A hastily drafted moratorium on foreclosures has kept many New Yorkers in their homes. It’s about to change.
New York City has been the big holdout in the U.S. housing meltdown. Wealthy foreigners flush with weak dollars and a finite supply of pricey Manhattan condominiums have kept the market moving.
But the New York hiatus from a harsh real estate market is likely coming to an end – and it’s not just the estimated loss of 48,000 jobs in the city over the next year that will cool home prices. Foreclosures are expected to start heading higher—possibly sharply higher—as soon as next month.
The foreclosure rate is important because a rise is traditionally followed by a drop in home values. As a rule, every one foreclosure in a neighborhood lowers home values in that area by about 1%.
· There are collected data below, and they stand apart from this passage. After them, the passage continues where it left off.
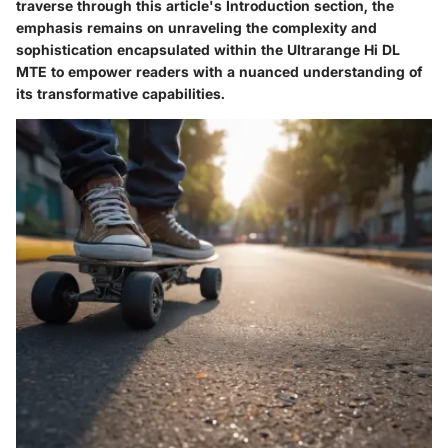
traverse through this article's Introduction section, the
emphasis remains on unraveling the complexity and
sophistication encapsulated within the Ultrarange Hi DL
MTE to empower readers with a nuanced understanding of
its transformative capabilities.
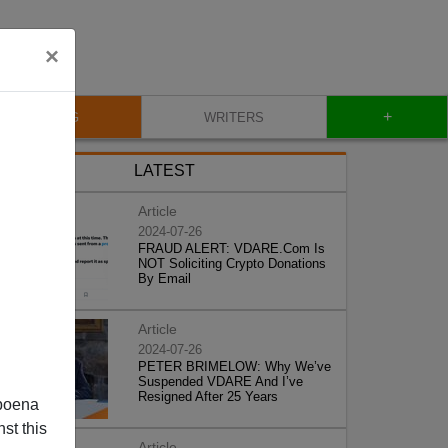
×
+
BLOG
WRITERS
LATEST
Article
2024-07-26
FRAUD ALERT: VDARE.Com Is
NOT Soliciting Crypto Donations
By Email
Article
2024-07-26
PETER BRIMELOW: Why We’ve
Suspended VDARE And I’ve
Resigned After 25 Years
poena
st this
Article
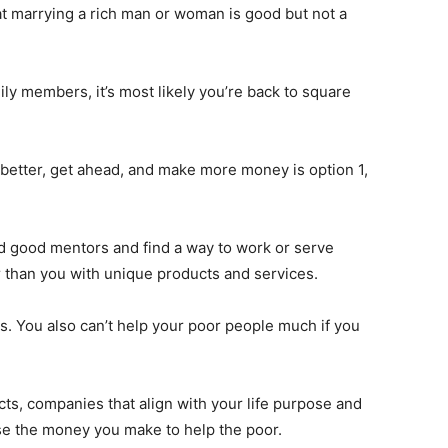
at marrying a rich man or woman is good but not a
ily members, it’s most likely you’re back to square
t better, get ahead, and make more money is option 1,
find good mentors and find a way to work or serve
r than you with unique products and services.
. You also can’t help your poor people much if you
ects, companies that align with your life purpose and
se the money you make to help the poor.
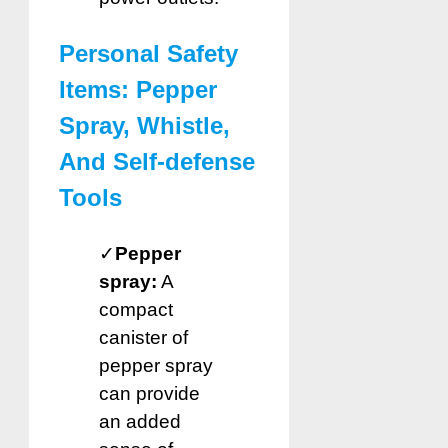
Personal Safety
Items: Pepper
Spray, Whistle,
And Self-defense
Tools
✓
Pepper
spray:
A
compact
canister of
pepper spray
can provide
an added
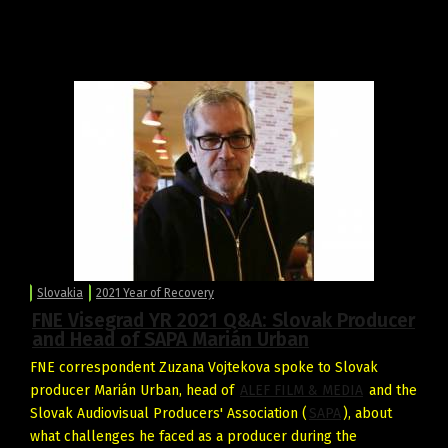
Slovakia
2021 Year of Recovery
FNE Visegrad YR 2021 Q&A: Slovak Producer
and Head of SAPA Marián Urban
FNE correspondent Zuzana Vojtekova spoke to Slovak
producer Marián Urban, head of
ALEF FILM & MEDIA
and the
Slovak Audiovisual Producers' Association (
SAPA
), about
what challenges he faced as a producer during the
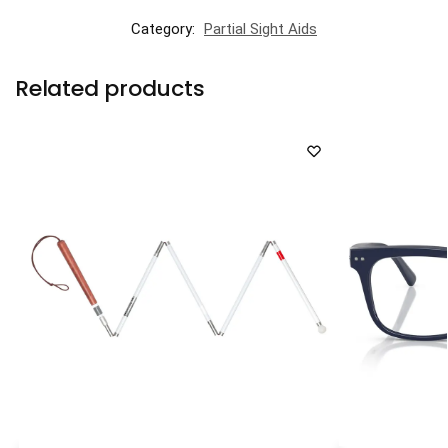
Category:
Partial Sight Aids
Related products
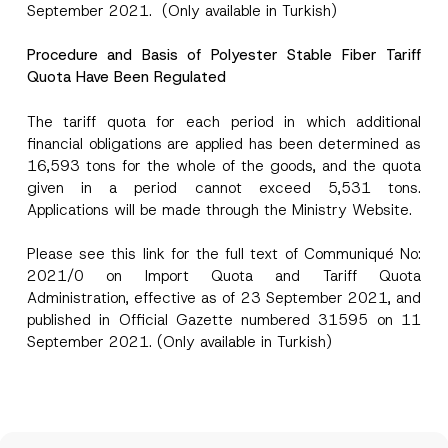
September 2021. (Only available in Turkish)
Procedure and Basis of Polyester Stable Fiber Tariff
Quota Have Been Regulated
The tariff quota for each period in which additional
financial obligations are applied has been determined as
16,593 tons for the whole of the goods, and the quota
given in a period cannot exceed 5,531 tons.
Applications will be made through the Ministry Website.
Please see this
link
for the full text of Communiqué No:
2021/0 on Import Quota and Tariff Quota
Administration, effective as of 23 September 2021, and
published in Official Gazette numbered 31595 on 11
September 2021. (Only available in Turkish)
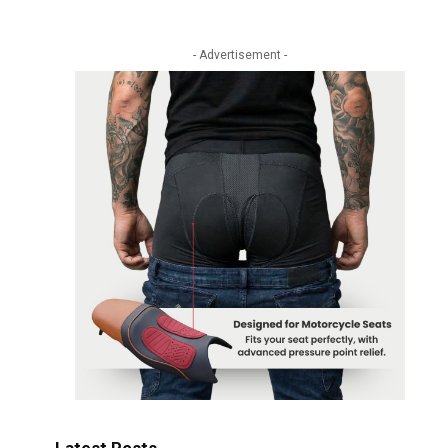
- Advertisement -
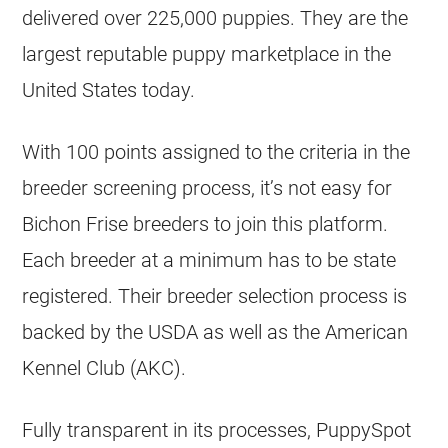
delivered over 225,000 puppies. They are the
largest reputable puppy marketplace in the
United States today.
With 100 points assigned to the criteria in the
breeder screening process, it’s not easy for
Bichon Frise breeders to join this platform.
Each breeder at a minimum has to be state
registered. Their breeder selection process is
backed by the USDA as well as the American
Kennel Club (AKC).
Fully transparent in its processes, PuppySpot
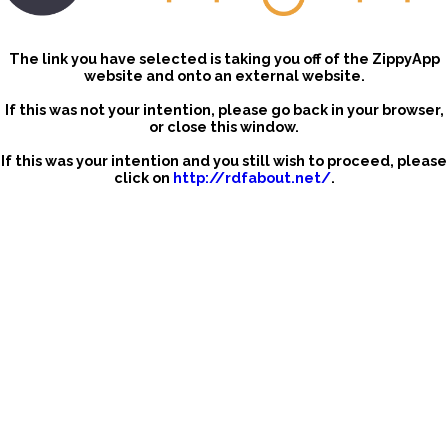
The link you have selected is taking you off of the ZippyApp
website and onto an external website.
If this was not your intention, please go back in your browser,
or close this window.
If this was your intention and you still wish to proceed, please
click on
http://rdfabout.net/
.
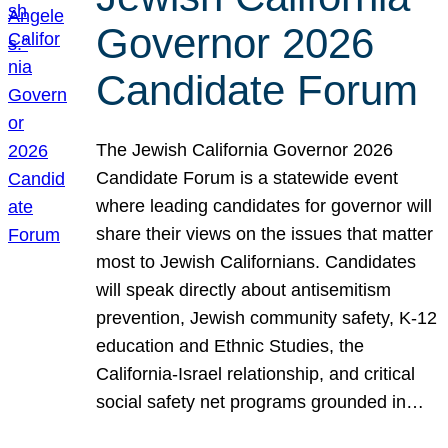
Governor 2026
Candidate Forum
The Jewish California Governor 2026
Candidate Forum is a statewide event
where leading candidates for governor will
share their views on the issues that matter
most to Jewish Californians. Candidates
will speak directly about antisemitism
prevention, Jewish community safety, K-12
education and Ethnic Studies, the
California-Israel relationship, and critical
social safety net programs grounded in…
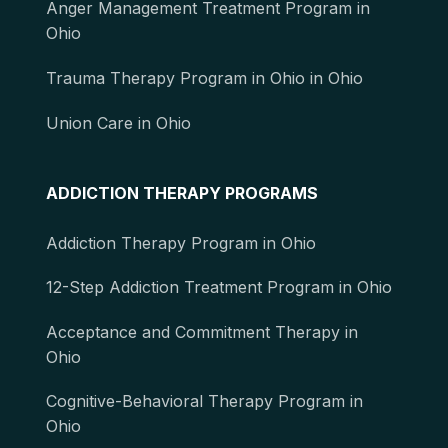
Anger Management Treatment Program in
Ohio
Trauma Therapy Program in Ohio in Ohio
Union Care in Ohio
ADDICTION THERAPY PROGRAMS
Addiction Therapy Program in Ohio
12-Step Addiction Treatment Program in Ohio
Acceptance and Commitment Therapy in
Ohio
Cognitive-Behavioral Therapy Program in
Ohio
The foreclosure rate in New York has been artificially depressed, thanks to a state law passed in August. The trouble is, that relief has been temporary. As the moratorium lifts, the fear is that foreclosures will spike and the housing market will face even tougher headwinds. As more states consider delaying foreclosures to keep people in their homes, what happens next in New York could well be instructional.
“It is going to be an absolute disaster next month,” said Bill Staniford, the CEO of PropertyShark.com, a real estate research site. “We haven’t seen anything yet.”